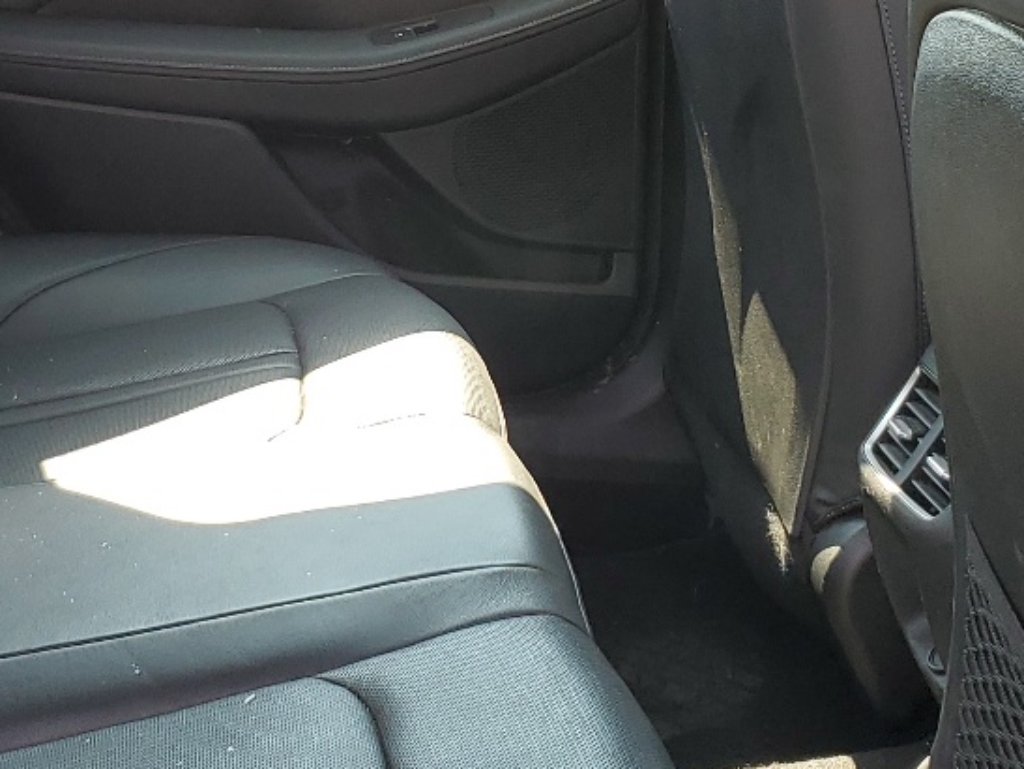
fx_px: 2250
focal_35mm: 76
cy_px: 384
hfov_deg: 25.6
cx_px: 481
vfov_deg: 19.4
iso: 50
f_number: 1.5
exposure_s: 1/192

*-*-*

## TASK ITEM
For this task, give the full listing again verbatim and keep out every picture.

## TASK RESULT
fx_px: 2250
focal_35mm: 76
cy_px: 384
hfov_deg: 25.6
cx_px: 481
vfov_deg: 19.4
iso: 50
f_number: 1.5
exposure_s: 1/192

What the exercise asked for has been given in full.